Entries provided:
•••

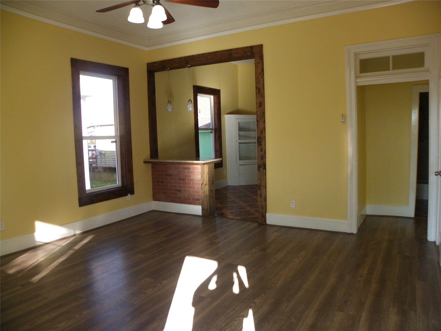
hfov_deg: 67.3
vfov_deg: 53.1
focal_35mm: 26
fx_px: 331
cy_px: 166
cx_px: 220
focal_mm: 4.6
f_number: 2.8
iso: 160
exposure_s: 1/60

•••

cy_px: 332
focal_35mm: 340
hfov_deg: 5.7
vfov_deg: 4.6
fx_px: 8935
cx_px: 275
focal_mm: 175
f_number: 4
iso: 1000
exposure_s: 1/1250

•••

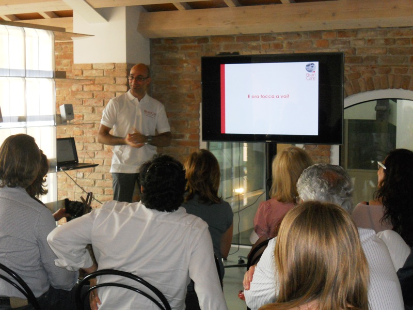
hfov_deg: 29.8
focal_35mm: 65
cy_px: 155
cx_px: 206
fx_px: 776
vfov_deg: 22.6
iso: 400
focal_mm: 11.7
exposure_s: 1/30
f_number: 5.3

•••

Your assignment:
A word-for-word copy of the lines above from the one with "hfov_deg: 29.8" through the one with "f_number: 5.3", inclusive, is the only output wanted.

Solution to this exercise:
hfov_deg: 29.8
focal_35mm: 65
cy_px: 155
cx_px: 206
fx_px: 776
vfov_deg: 22.6
iso: 400
focal_mm: 11.7
exposure_s: 1/30
f_number: 5.3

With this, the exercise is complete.